Activity ▸ Please format every line of text in the entries below as a Markdown table, numbering the rows in a column named Row and giving each line in a column named Line. Leave out blank lines and the pictures.

Working data ▸

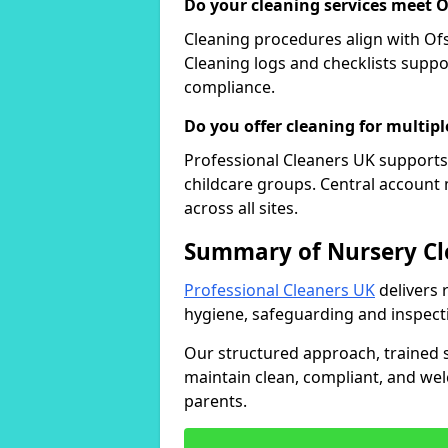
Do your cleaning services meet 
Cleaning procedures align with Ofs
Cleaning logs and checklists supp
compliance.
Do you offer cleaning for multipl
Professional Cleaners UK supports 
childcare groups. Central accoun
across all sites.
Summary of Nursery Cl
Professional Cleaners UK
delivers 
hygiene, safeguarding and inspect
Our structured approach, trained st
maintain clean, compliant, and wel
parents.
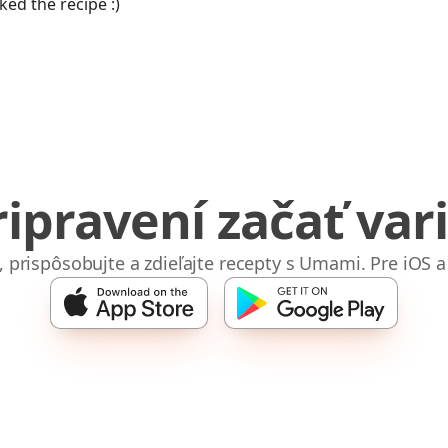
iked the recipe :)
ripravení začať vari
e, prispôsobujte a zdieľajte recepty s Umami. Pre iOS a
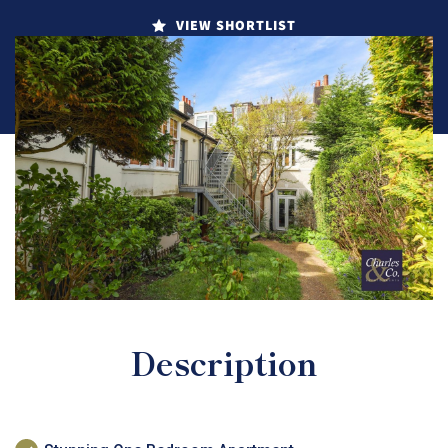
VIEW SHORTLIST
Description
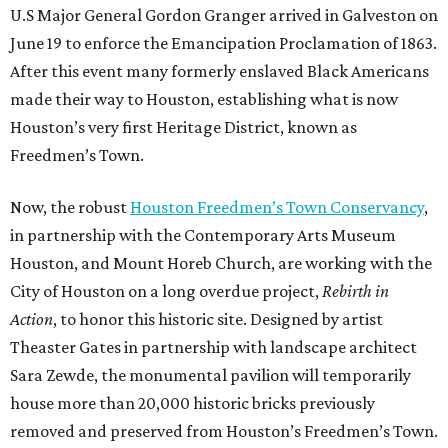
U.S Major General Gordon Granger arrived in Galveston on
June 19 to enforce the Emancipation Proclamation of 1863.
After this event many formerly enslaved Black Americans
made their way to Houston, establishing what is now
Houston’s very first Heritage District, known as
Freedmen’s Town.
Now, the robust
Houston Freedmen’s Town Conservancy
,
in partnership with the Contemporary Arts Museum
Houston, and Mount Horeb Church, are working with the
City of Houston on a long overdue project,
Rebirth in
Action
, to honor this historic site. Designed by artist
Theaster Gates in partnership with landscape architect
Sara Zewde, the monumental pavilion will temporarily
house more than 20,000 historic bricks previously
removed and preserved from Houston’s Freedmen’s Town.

Result below ▸
| Row | Line |
|---|---|
| 1 | Do your cleaning services meet  |
| 2 | Cleaning procedures align with Ofs |
| 3 | Cleaning logs and checklists supp |
| 4 | compliance. |
| 5 | Do you offer cleaning for multipl |
| 6 | Professional Cleaners UK supports  |
| 7 | childcare groups. Central accoun |
| 8 | across all sites. |
| 9 | Summary of Nursery Cl |
| 10 | Professional Cleaners UK |
| 11 | delivers  |
| 12 | hygiene, safeguarding and inspect |
| 13 | Our structured approach, trained st |
| 14 | maintain clean, compliant, and wel |
| 15 | parents. |
| 16 | iked the recipe :) |
| 17 | ripravení začať vari |
| 18 | e, prispôsobujte a zdieľajte recepty s Umami. Pre iOS a |
| 19 | VIEW SHORTLIST |
| 20 | Description |
| 21 | U.S Major General Gordon Granger arrived in Galveston on |
| 22 | June 19 to enforce the Emancipation Proclamation of 1863. |
| 23 | After this event many formerly enslaved Black Americans |
| 24 | made their way to Houston, establishing what is now |
| 25 | Houston’s very first Heritage District, known as |
| 26 | Freedmen’s Town. |
| 27 | Now, the robust |
| 28 | Houston Freedmen’s Town Conservancy |
| 29 | , |
| 30 | in partnership with the Contemporary Arts Museum |
| 31 | Houston, and Mount Horeb Church, are working with the |
| 32 | City of Houston on a long overdue project, |
| 33 | Rebirth in |
| 34 | Action |
| 35 | , to honor this historic site. Designed by artist |
| 36 | Theaster Gates in partnership with landscape architect |
| 37 | Sara Zewde, the monumental pavilion will temporarily |
| 38 | house more than 20,000 historic bricks previously |
| 39 | removed and preserved from Houston’s Freedmen’s Town. |